Depuis la pandémie de COVID-19, les crimes haineux contre des groupes ethniques asiatiques ont augmenté, ce qui a incité la communauté chinoise à rester vigilante et à organiser des activités contre la discrimination (nouvelle fenêtre). Cependant, la proposition de registre visant la transparence en matière d’influence étrangère et les enquêtes sur l’ingérence du gouvernement chinois dans l’élection fédérale n’ont rien de raciste. Il s’agit plutôt d’assurer la sécurité des activistes sino-canadiens.

Mme Tung a confié à Radio Canada International que plusieurs personnes originaires de Chine continentale lui avaient affirmé qu’elles n’oseraient pas assister à la commémoration du 4 juin à Vancouver à cause de leur famille restée en Chine. Au cours des deux dernières années, de plus en plus de personnes craignent de soutenir les activités de Hong Kong en matière de droits de la personne ou de s’opposer au génocide commis par la Chine au Xinjiang.

Lors d’audiences au Parlement, certains activistes chinois ont également déclaré avoir été victimes d’intimidation ou de harcèlement au Canada, et ont fait part de leur expérience.

Mabel Tung a ajouté que les consulats chinois exercent une influence considérable sur les communautés chinoises. Par exemple, les médias ont révélé que l’ancien consul général de la République populaire de Chine à Vancouver s’était vanté d’avoir fait perdre leur siège à deux députés conservateurs.

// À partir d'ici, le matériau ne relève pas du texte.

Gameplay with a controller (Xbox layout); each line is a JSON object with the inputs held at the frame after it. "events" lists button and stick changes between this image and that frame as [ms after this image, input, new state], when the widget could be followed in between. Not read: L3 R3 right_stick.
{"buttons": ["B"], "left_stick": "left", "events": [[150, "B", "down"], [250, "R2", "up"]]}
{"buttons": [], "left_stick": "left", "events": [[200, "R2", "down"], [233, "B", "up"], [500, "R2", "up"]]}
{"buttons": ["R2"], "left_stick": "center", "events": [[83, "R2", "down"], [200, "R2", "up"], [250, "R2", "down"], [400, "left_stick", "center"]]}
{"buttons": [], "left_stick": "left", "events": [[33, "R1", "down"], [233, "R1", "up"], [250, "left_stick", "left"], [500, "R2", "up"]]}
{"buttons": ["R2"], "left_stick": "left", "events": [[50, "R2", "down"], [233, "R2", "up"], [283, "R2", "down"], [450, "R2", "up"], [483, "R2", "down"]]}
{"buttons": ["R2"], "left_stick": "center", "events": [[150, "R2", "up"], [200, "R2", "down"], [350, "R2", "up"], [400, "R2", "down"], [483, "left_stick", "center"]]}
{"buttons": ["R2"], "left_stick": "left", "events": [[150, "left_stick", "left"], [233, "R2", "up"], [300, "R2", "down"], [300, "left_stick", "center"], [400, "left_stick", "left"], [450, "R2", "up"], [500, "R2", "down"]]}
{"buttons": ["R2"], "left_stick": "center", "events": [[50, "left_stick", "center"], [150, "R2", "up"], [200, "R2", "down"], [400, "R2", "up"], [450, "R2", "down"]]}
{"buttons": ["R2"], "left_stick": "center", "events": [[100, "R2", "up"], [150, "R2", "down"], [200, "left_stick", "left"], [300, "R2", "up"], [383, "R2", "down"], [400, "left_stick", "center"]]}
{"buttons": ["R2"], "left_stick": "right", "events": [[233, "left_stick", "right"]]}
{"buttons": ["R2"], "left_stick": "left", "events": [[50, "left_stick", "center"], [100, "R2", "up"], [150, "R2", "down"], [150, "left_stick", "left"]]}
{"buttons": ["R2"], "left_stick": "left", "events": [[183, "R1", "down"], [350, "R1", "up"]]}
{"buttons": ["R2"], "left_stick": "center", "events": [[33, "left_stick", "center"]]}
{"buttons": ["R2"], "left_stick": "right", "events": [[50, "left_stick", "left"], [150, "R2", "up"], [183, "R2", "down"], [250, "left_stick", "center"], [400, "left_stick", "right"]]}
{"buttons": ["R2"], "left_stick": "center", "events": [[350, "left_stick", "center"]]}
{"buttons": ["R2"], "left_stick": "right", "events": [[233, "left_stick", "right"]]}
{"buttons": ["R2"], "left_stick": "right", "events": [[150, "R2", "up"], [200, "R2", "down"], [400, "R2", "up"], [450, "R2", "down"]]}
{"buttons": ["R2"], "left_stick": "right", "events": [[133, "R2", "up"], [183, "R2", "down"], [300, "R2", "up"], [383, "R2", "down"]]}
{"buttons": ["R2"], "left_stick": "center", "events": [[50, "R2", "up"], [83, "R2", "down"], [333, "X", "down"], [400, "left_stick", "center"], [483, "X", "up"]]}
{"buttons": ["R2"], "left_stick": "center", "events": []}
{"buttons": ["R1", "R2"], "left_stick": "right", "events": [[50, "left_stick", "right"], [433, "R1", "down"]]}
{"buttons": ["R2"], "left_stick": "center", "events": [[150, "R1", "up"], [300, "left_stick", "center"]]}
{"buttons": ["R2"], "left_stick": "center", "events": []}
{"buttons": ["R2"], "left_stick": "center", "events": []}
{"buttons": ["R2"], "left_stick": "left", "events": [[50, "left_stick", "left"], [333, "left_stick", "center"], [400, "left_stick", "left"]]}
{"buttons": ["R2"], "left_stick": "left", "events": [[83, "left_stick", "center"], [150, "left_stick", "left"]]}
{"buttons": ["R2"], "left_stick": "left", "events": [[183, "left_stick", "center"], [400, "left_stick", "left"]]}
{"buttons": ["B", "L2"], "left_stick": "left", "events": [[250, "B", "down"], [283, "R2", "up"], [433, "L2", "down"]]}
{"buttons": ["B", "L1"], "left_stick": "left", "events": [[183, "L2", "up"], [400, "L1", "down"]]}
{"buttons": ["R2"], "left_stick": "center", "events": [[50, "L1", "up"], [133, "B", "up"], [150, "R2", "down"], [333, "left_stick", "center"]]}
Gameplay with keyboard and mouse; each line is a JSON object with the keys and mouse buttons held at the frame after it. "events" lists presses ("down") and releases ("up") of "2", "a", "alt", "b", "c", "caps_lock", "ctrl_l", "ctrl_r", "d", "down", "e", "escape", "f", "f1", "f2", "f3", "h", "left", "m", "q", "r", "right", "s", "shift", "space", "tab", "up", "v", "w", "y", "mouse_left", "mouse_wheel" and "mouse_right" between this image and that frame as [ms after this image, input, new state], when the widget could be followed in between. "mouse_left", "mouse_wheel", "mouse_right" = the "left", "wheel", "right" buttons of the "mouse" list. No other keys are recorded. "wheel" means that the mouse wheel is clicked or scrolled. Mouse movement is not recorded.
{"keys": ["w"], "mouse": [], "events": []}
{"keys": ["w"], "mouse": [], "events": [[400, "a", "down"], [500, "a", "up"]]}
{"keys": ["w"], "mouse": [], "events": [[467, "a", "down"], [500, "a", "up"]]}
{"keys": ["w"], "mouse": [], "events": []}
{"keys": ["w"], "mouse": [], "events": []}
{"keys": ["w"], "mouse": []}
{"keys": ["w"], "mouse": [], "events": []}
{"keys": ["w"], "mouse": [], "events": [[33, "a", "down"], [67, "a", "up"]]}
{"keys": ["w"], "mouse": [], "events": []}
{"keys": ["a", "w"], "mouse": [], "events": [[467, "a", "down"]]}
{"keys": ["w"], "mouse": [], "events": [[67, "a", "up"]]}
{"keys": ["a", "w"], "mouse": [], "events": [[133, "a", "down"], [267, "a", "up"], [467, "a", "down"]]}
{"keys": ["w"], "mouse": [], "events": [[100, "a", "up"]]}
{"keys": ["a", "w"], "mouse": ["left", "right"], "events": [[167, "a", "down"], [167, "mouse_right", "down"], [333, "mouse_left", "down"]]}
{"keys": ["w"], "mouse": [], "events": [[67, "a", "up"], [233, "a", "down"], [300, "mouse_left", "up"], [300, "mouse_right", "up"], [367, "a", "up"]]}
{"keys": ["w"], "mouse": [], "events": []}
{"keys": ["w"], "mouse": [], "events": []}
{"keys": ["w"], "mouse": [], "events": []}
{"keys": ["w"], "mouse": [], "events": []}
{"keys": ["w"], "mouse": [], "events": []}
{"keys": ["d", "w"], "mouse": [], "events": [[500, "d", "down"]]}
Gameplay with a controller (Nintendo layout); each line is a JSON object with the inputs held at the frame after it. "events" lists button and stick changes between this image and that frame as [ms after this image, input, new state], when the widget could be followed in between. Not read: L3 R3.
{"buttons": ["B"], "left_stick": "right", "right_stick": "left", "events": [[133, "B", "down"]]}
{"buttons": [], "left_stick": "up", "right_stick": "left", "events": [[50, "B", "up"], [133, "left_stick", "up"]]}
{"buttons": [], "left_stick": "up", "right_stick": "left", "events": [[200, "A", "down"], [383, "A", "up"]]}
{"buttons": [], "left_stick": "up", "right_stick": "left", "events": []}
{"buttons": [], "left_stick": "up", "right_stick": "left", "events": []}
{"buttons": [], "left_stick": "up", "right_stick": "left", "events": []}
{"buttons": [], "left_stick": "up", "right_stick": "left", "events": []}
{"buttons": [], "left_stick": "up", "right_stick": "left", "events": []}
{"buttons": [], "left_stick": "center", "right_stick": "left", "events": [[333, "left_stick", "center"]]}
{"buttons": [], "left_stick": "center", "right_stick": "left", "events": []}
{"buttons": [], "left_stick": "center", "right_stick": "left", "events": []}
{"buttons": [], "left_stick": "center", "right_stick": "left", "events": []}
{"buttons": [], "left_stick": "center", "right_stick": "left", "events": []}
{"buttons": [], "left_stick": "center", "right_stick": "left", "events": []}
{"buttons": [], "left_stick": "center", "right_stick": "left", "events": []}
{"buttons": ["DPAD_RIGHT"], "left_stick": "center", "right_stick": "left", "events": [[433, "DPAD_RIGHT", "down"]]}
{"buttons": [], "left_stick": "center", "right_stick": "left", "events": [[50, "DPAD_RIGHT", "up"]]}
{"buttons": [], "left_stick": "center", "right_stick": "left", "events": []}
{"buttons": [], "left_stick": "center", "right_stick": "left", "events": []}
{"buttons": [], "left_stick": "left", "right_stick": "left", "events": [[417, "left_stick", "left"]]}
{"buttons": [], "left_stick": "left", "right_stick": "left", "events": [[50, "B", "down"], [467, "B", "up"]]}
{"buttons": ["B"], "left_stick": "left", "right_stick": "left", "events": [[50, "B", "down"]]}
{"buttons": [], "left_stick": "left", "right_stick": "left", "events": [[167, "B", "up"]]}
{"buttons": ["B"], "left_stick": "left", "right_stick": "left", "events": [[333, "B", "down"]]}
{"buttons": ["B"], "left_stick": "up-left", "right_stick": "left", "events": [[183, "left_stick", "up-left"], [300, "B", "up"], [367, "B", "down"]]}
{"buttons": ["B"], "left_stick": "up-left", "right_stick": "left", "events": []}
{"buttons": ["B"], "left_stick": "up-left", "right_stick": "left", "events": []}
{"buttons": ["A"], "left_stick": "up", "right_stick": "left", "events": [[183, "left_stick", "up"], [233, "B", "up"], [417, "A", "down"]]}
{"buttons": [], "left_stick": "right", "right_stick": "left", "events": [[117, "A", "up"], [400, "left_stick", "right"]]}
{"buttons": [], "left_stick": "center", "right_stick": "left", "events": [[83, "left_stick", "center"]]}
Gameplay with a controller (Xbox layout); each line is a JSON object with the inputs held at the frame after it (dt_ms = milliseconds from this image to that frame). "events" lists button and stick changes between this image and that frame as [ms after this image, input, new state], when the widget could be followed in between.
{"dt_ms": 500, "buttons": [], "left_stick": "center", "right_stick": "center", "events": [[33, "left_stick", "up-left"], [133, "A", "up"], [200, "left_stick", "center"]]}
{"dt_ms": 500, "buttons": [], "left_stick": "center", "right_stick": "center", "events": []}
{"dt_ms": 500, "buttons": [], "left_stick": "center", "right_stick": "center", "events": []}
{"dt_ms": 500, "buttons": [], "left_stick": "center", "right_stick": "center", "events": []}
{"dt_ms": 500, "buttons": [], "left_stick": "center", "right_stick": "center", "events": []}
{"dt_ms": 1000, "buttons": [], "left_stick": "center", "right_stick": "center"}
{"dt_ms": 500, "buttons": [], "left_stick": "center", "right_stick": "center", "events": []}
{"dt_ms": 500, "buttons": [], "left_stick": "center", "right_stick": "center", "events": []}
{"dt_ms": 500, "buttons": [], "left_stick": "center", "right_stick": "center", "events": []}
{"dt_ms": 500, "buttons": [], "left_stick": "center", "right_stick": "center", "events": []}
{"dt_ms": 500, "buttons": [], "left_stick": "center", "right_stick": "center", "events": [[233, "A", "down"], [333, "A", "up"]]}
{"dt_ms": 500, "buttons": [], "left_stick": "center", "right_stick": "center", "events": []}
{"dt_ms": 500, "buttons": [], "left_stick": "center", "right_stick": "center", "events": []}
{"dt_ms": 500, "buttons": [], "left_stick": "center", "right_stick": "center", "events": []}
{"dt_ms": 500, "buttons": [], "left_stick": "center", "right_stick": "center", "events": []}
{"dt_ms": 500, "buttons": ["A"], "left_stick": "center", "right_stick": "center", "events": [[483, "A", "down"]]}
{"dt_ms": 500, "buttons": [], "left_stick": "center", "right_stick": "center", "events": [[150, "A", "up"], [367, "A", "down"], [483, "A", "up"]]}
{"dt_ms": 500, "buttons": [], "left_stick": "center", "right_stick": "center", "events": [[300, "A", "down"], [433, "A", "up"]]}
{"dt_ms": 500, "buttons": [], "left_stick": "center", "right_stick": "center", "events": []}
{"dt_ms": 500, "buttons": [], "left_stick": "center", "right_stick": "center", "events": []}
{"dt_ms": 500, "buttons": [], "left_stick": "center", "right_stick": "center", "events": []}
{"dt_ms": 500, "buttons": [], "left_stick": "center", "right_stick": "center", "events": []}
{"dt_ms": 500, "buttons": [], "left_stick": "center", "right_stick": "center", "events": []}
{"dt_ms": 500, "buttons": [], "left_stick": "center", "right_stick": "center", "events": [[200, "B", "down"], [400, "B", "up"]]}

Margaret McCuaig-Johnston a conclu que la proposition de registre visant la transparence en matière d’influence étrangère n’est qu’une première étape. Elle estime que le Canada devrait prendre des mesures plus strictes pour obliger les gouvernements étrangers qui s’ingèrent dans les élections canadiennes à rendre des comptes, notamment en expulsant davantage de diplomates et en annulant certains pourparlers au niveau gouvernemental.

La semaine dernière, le premier ministre Justin Trudeau a cédé à la pression en annonçant la désignation d’un enquêteur spécial (nouvelle fenêtre) sur l’ingérence de la Chine dans l’élection fédérale canadienne, et des mesures supplémentaires qui seront définies après la publication du rapport.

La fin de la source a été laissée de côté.